Ahmet Güldağ

Ahmet Güldağ

Ramazanın Günlüğü

Ramazanın Günlüğü

Mübarek Ramazan günlerinden ilk haftasını geride bıraktık. Sakin esenlik içinde geçmesini bilhassa istediğimiz bu hayırlı günler de olumsuzlukları yazmaktansa iyi ve iç açıcı konulara girmenin daha iyi olacağı düşüncesindeyim.

Her ne kadar ve maalesef yıllar evveline göre hiç de böyle geçmeyebilen mübarek günlerde olumsuzluklar nerede ise gırla gitmekte.

Bunlardan biri de geçen gün bendenizin de hayret içinde stresine sebebiyet veren olayı yazmak istemiştim ki, ilgililerin ilgilenebilmesi yanında sayın okuyucuların da bilgi edinip kendilerini ayarlasın diye.

Otobüs duraklarında otobüs sürücülerinin çeşitli düşünceleri ile verdikleri rahatsızlık olmuş münakaşaya bile sebebiyet vermişti ama..

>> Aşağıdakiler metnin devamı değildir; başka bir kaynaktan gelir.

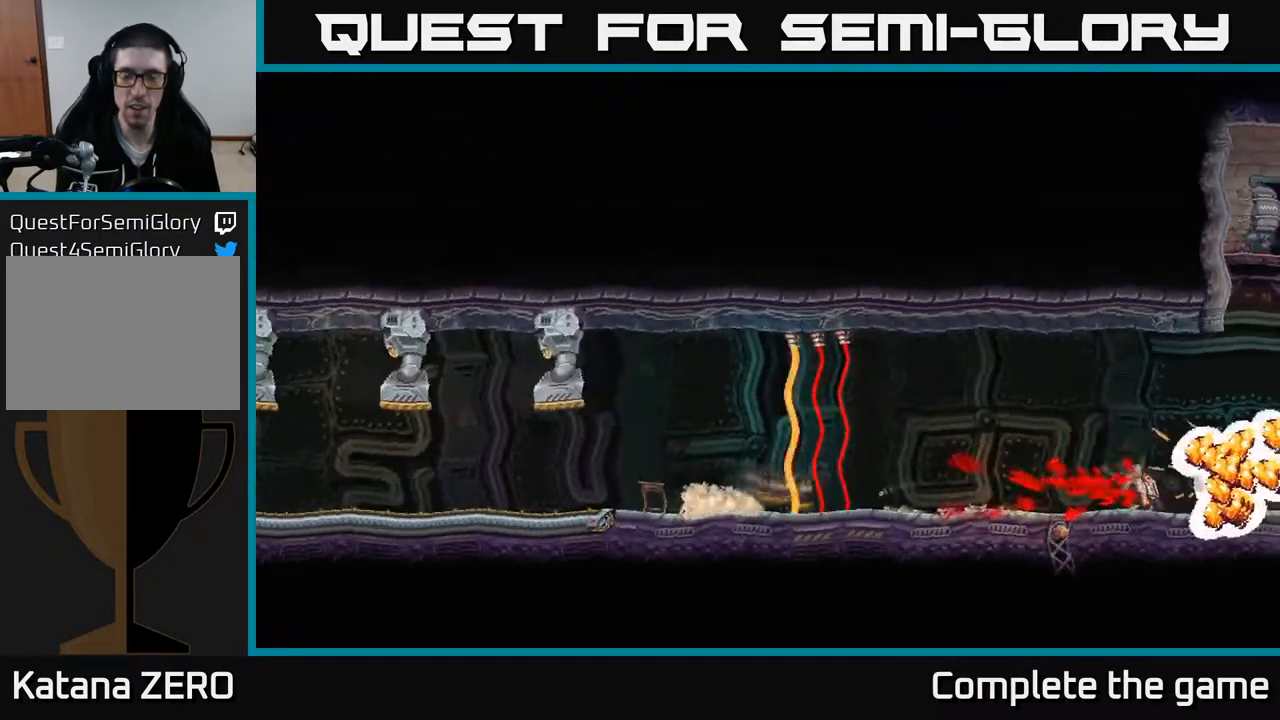
{"buttons": [], "left_stick": "center", "right_stick": "center", "events": [[67, "R2", "up"], [133, "R2", "down"], [133, "left_stick", "center"], [233, "R2", "up"]]}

Olumsuz olayı buradan yazıp günün esenliğini dağıtmaktansa durumu ilgililere telefonla bildirmekle kalayım onlar çare bulsunlar (tabii ilgilenirlerse!) diye düşündüm.

***

Bizler çocukluk ve gençliğimiz de yaşadığımız mübarek günlerin “Ne kadar sessiz idi” diyebileceğimiz yanında bir esenlik, kişi ve toplumun birbirlerine saygı ve sevgisi nostalji olmuş gibi.

Neden? Niçin? Diye soruyorum kendi kendime. Her ne kadar “O günün yaşamları ile bu günün arasında çeşitli yönlerde hızlı gelişimler var. Uyamaz elbette birbirine. O günlerin evleri tek, çift kat ve küçücük de olsa bahçe veya “Hayat” denilen açıklıklı yerleri vardı bu gün o yerler nerede ise gökdelenler dolduruverdi. Kim kimeee, tım tıma” diyen, hatta yazanlara da bir diyeceğim var.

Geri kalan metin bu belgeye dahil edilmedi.